Estado colombiano intensifica acciones contra el reclutamiento de menores, pero organización internacional cuestiona su efectividad
El Gobierno Nacional ha reforzado significativamente su estrategia institucional para prevenir el reclutamiento infantil en Colombia, en un contexto donde el conflicto armado persiste en múltiples regiones del territorio nacional. Sin embargo, desde el Fondo de las Naciones Unidas para la Infancia (Unicef) se advierte con preocupación que, a pesar de los esfuerzos oficiales, las medidas implementadas continúan siendo insuficientes frente al alarmante número de niños, niñas y adolescentes que siguen siendo captados por grupos armados ilegales.
Cifras que revelan una realidad preocupante
Según datos verificados por Naciones Unidas, solamente durante el año 2024 se han confirmado 453 casos de menores reclutados en Colombia.

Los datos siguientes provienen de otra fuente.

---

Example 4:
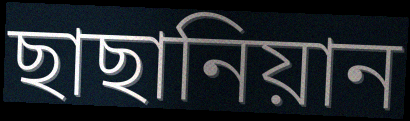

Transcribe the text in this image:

ছাছানিয়ান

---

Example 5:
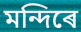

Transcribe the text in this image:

মন্দিৰে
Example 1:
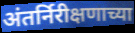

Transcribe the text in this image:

अंतर्निरीक्षणाच्या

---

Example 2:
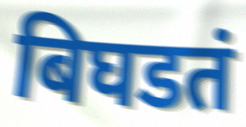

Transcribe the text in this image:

Julien Hayois, especialista en protección de Unicef, explica que esta cifra representa únicamente un subregistro de la situación real, ya que existen serias limitaciones para documentar todos los incidentes en territorios donde operan activamente estructuras armadas ilegales.

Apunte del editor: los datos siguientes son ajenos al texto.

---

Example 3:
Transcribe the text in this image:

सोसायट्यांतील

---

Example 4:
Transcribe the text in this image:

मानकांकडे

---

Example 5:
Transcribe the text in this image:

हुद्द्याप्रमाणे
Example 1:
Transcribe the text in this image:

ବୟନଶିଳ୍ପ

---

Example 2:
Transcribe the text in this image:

"Las dificultades de acceso y las amenazas en zonas de conflicto impiden un registro completo de los casos, por lo que la magnitud real del problema podría ser considerablemente mayor", señaló el experto internacional.

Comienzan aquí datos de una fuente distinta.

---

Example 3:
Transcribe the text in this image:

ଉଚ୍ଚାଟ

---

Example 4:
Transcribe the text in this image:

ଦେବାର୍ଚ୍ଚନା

Estrategia gubernamental y sus limitaciones
La respuesta estatal se ha canalizado principalmente a través del Instituto Colombiano de Bienestar Familiar (ICBF) y de la Comisión Intersectorial para la Prevención del Reclutamiento, la Utilización y la Violencia Sexual contra Niños, Niñas y Adolescentes (Ciprunna). Estas entidades han desarrollado acciones de prevención y atención específicamente diseñadas para reducir la vinculación ilícita de menores y la violencia sexual asociada a este fenómeno criminal.
No obstante, desde Unicef se insiste en que, aunque la nueva estrategia ha permitido evitar algunos casos y rescatar a ciertos niños, el impacto general sigue siendo limitado frente a la dimensión real del problema. La organización internacional subraya que la falta de presencia integral del Estado en zonas críticas facilita considerablemente la acción de los grupos armados ilegales.
Territorios de alto riesgo y factores estructurales
Los departamentos de Cauca, Chocó, Nariño, Norte de Santander y Arauca concentran la mayoría de los casos verificados de reclutamiento infantil. En estas regiones confluyen múltiples factores de vulnerabilidad:
- Altos niveles de pobreza y desigualdad
- Escasas oportunidades educativas y laborales para jóvenes
- Débil presencia institucional del Estado
- Economías ilícitas establecidas
Estas condiciones son sistemáticamente aprovechadas por los grupos armados para captar menores, ofreciéndoles falsas promesas de ingresos económicos y pertenencia.
Vulnerabilidad específica de las niñas
Un elemento especialmente alarmante es que aproximadamente el 30% de las víctimas son niñas, quienes además enfrentan múltiples formas de violencia dentro de las estructuras armadas:
- Violencia sexual sistemática
- Violencia basada en género
- Tortura y malos tratos físicos
- Explotación laboral y emocional
Esta problemática, por tanto, no solo implica la vinculación forzada al conflicto armado, sino múltiples y graves vulneraciones a los derechos fundamentales de la niñez colombiana.
Impacto en el sistema educativo
La organización internacional también ha alertado sobre el uso de escuelas como trincheras o puestos de control por parte de actores armados, lo que compromete severamente la seguridad de los estudiantes y afecta directamente el acceso a la educación en regiones ya de por sí vulnerables. Esta situación crea un círculo vicioso donde la falta de educación aumenta la vulnerabilidad al reclutamiento.
Propuestas para una solución integral
Para Unicef, la solución efectiva requiere una intervención integral que combine múltiples componentes:
- Educación de calidad y accesible en todas las regiones
- Acceso garantizado a servicios de salud y nutrición
- Fortalecimiento de servicios sociales básicos
- Generación de oportunidades económicas legítimas
- Presencia institucional efectiva del Estado
Asimismo, la organización instó al sector privado colombiano a "invertir de manera responsable en estas regiones afectadas", ofreciendo alternativas laborales formales que reduzcan la exposición de niños y adolescentes a economías ilícitas y estructuras armadas ilegales.
La situación del reclutamiento infantil en Colombia sigue siendo un desafío humanitario de primer orden, que requiere no solo medidas de prevención inmediatas, sino también transformaciones estructurales profundas en los territorios más afectados por el conflicto armado y la pobreza.